Much is still unknown about the Moon's origin.Until recently, the most widely held hypothesis argued that the formation of the Moon paralleled that of Earth and the other planets. That is, the Moon formed from minute rock fragments and gases that composed a disk-shaped structure (the solar nebula) that orbited the early Sun. Debris from this disk collided and accumulated into larger masses that, in turn, accreted into planetary-sized bodies.
A new hypothesis, which has recently gained support from many scientists, suggests that a giant body collided with Earth to produce the Moon. The explosion caused by the impact of a Mars-sized body with a semi-molten Earth is thought to have ejected huge quantities of mantle rock from the primordial Earth. A portion of this ejected material remained in orbit around Earth, while the remainder either escaped or impacted upon Earth's surface. In a manner similar to that proposed in the earlier hypothesis, the material orbiting Earth then began to accumulate, eventually producing the Moon. Though the giant impact hypothesis provides a plausible mechanism for the Moon's formation, many questions must be answered before this proposal can be considered viable.
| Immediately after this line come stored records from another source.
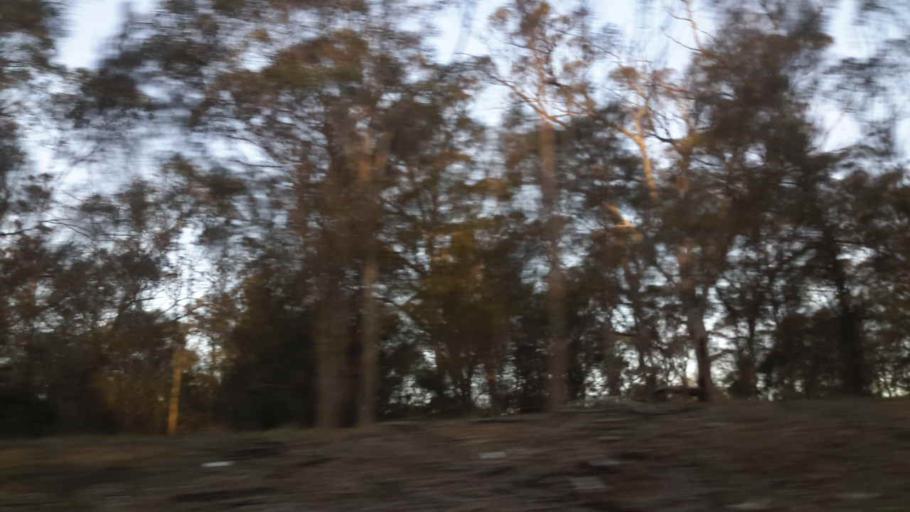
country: AU
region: New South Wales
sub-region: Wollondilly
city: Douglas Park
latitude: -34.2514
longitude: 150.7045
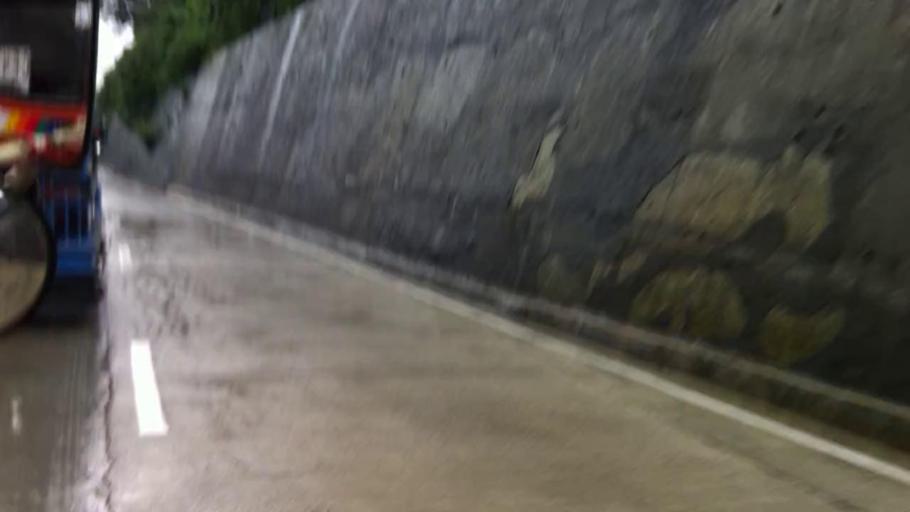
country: PH
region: Cordillera
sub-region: Baguio City
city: Baguio
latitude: 16.4313
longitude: 120.5973
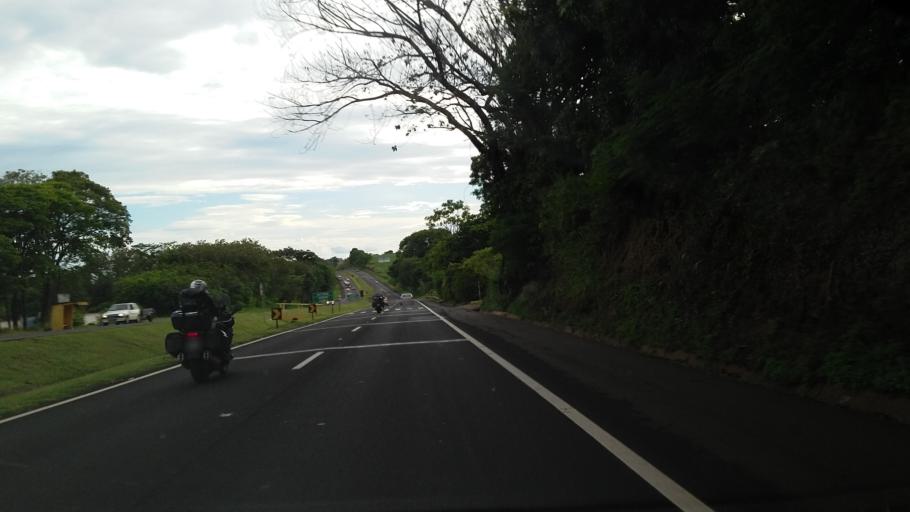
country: BR
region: Parana
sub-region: Paicandu
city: Paicandu
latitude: -23.5096
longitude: -52.0235
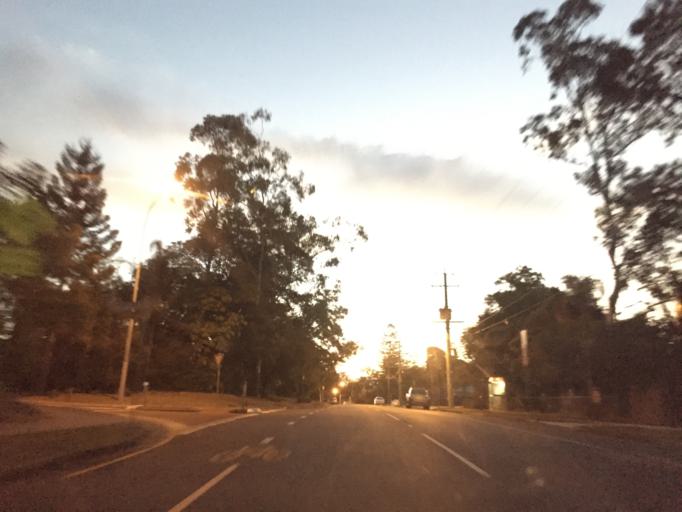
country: AU
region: Queensland
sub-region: Brisbane
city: Taringa
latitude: -27.4494
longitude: 152.9521
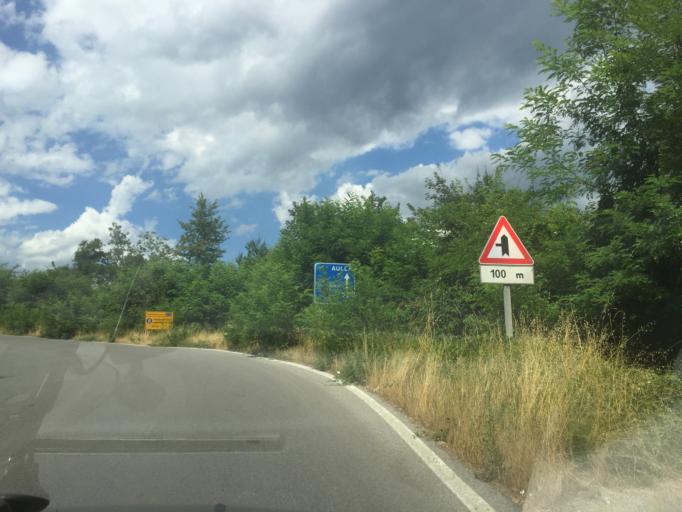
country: IT
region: Tuscany
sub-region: Provincia di Lucca
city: Castelnuovo di Garfagnana
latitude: 44.1180
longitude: 10.3947
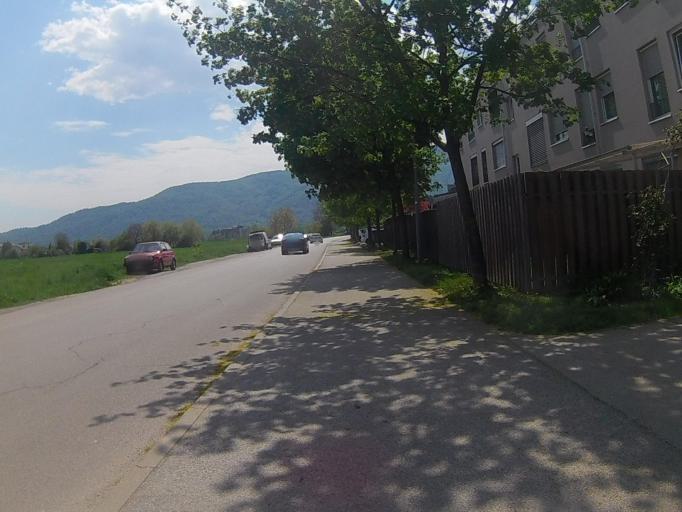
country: SI
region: Maribor
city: Pekre
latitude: 46.5532
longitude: 15.6151
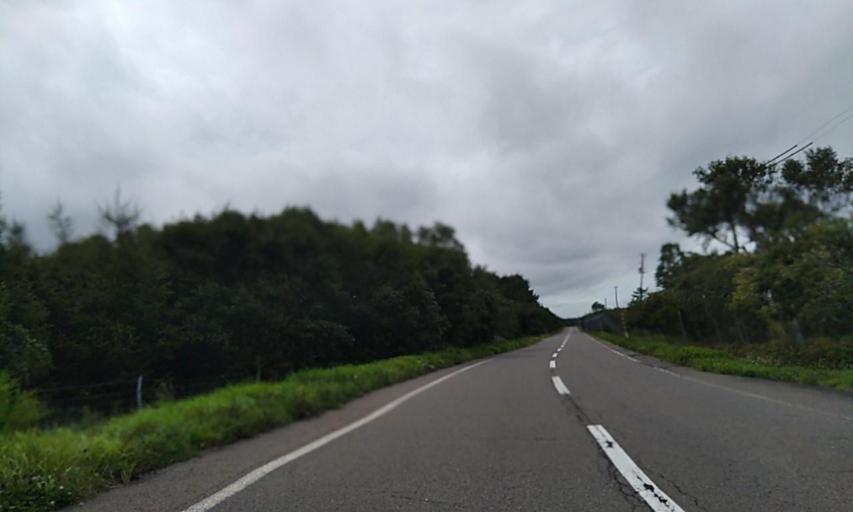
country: JP
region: Hokkaido
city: Nemuro
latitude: 43.3663
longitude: 145.2794
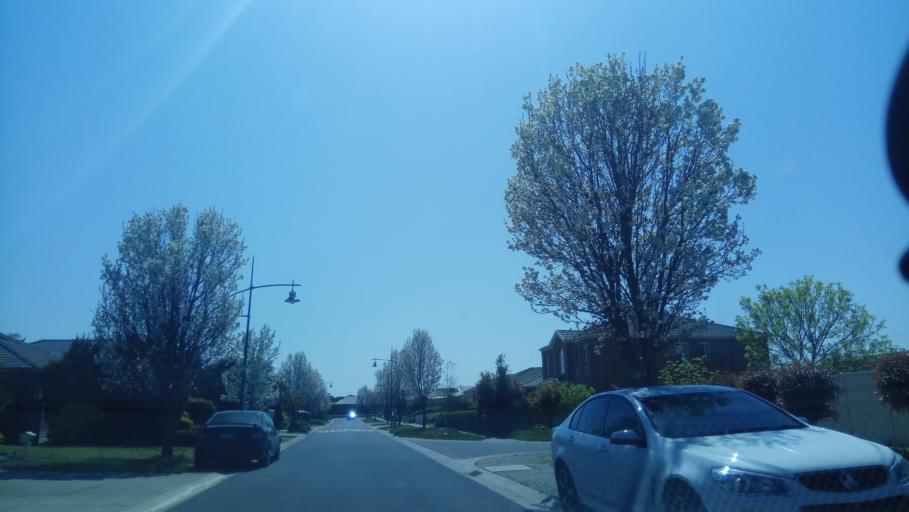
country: AU
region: Victoria
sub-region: Wyndham
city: Point Cook
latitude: -37.8925
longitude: 144.7382
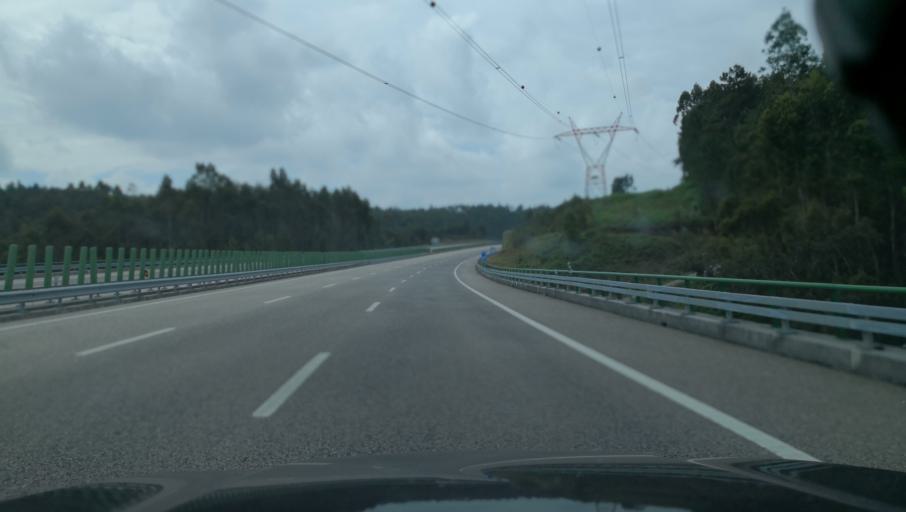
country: PT
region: Leiria
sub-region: Pombal
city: Lourical
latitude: 39.9536
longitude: -8.7728
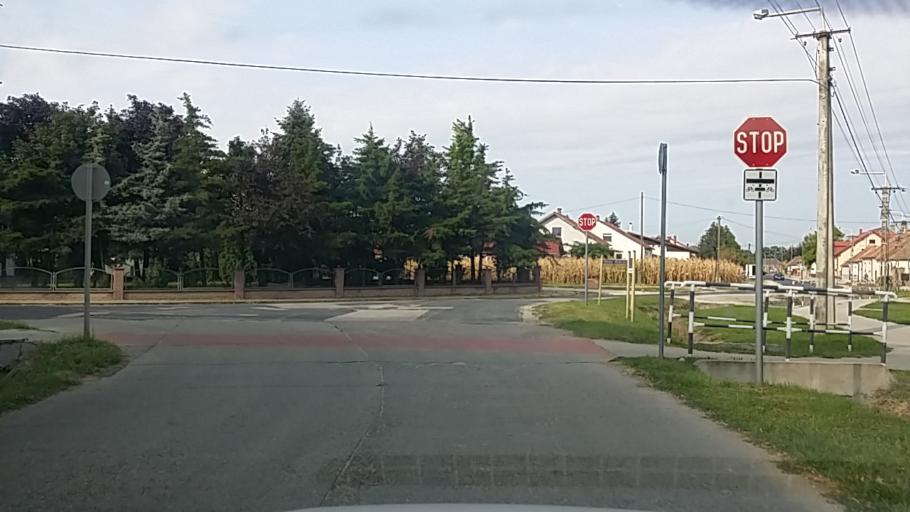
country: HU
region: Gyor-Moson-Sopron
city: Fertod
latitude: 47.6201
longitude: 16.8868
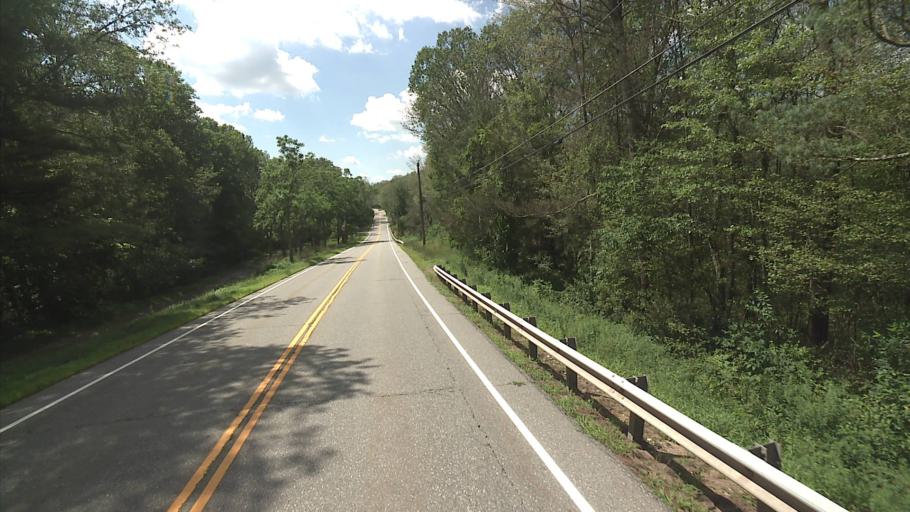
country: US
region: Connecticut
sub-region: Windham County
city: Windham
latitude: 41.8259
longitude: -72.1012
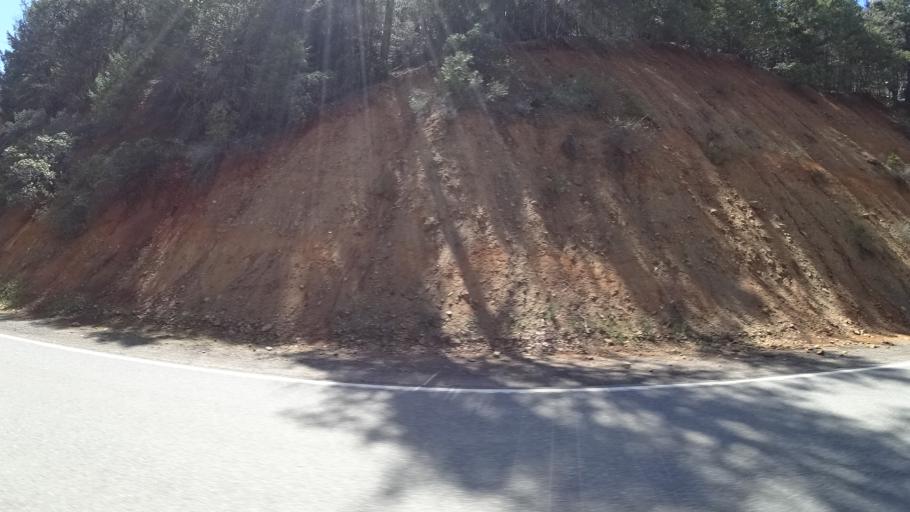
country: US
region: California
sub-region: Trinity County
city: Weaverville
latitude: 40.8004
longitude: -122.8894
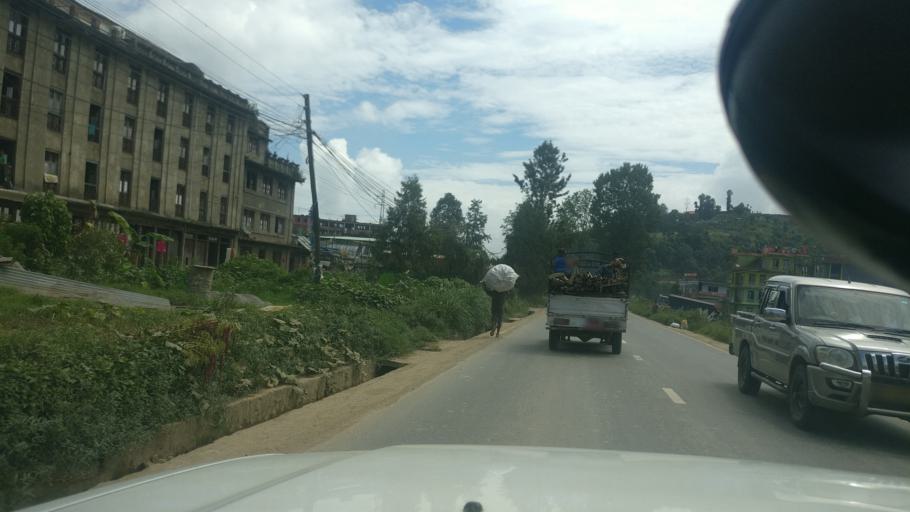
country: NP
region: Central Region
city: Banepa
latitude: 27.6322
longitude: 85.5040
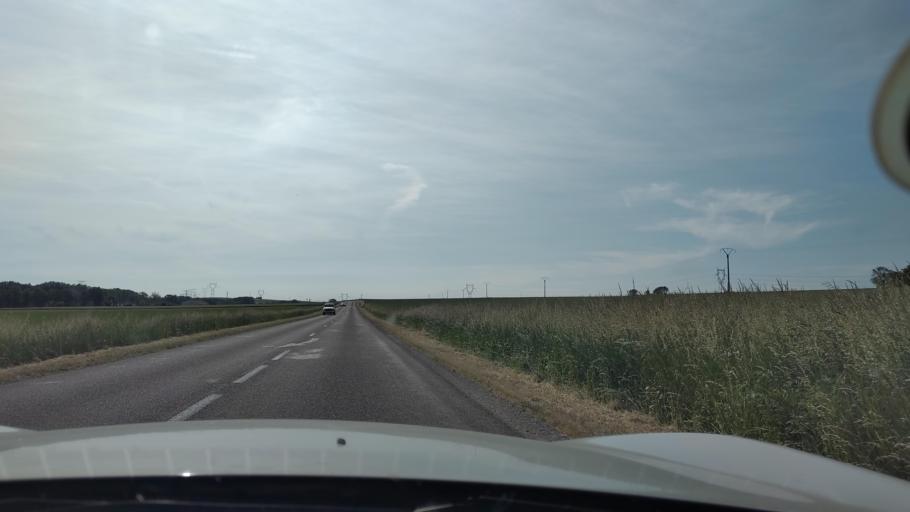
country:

Despite the fact that the origin of the Moon is still debated, planetary geologists have been able to work out some of the basic details of the Moon's history, using among other things variations in crater density (quantity per unit area). Simply stated, the higher the crater density, the longer the topographic feature has existed. During its early history, the Moon was continually impacted as it swept up debris from the solar nebula. This continuous bombardment and perhaps radioactive decay generated enough heat to melt the Moon's outer shell and quite possibly the rest of the Moon as well.
When a large percentage of the debris had been gathered, the outer layer of the Moon began to cool and form a crystalline crust. From samples obtained by Apollo astronauts, the rocks of the primitive lunar crust are thought to be composed of a high percentage of a calcium-rich feldspar (anorthosite). This feldspar mineral crystallized early and, because it was less dense than the remaining melt, floated to the top and formed a surface scum. While this process was taking place, iron and other heavy metals probably sank to form a small central core. Even after the crust had solidified, its surface was continually bombarded. Remnants of the original crust occupy the densely cratered highlands, which have been estimated to be as much as 4.5 billion years old.
The last period of heavy bombardment recorded in the lunar highlands occurred almost 500 million years after the crust had formed. It is not known with certainty whether this final episode of bombardment was simply a clean-up phase where the remaining large particles in the Earth-Moon orbit were swept up or whether it was an influx of bodies from farther out in the solar system.
The next major event in the Moon's evolution was the formation of maria basins, which are large craters that filled with lava flowing up through cracks in the Moon's surface. The meteoroids that produced these huge pits ejected mountainous quantities of lunar rock into piles rising 5 kilometers or more. The Apennine mountain range, which typifies such an accumulation, was produced in conjunction with the formation of the Imbrium Basin, the site explored by the Apollo 15 astronauts. The crater density of the ejected material is greater than that of the surface of the associated basin, confirming that an appreciable time elapsed between the formation and filling of these basins. Radiometric dating of the maria basalts (a type of rock) puts their age between 3.2 and 3.8 billion years, some what younger than the initial crust. In places, the lava flows overlap the highlands, another testimonial to the lesser age of the maria deposits.
The last prominent features to form on the lunar surface were the rayed craters as exemplified by the crater Copernicus. Rays of material ejected from these young depressions are clearly seen blanketing the surface of the maria and many older rayless craters. By contrast, the older craters have rounded rims,and their rays have been erased by the impact of small debris. However, even a relatively young crater like Copernicus must be millions of years old. Had it formed on Earth, erosional forces would have long since obliterated it.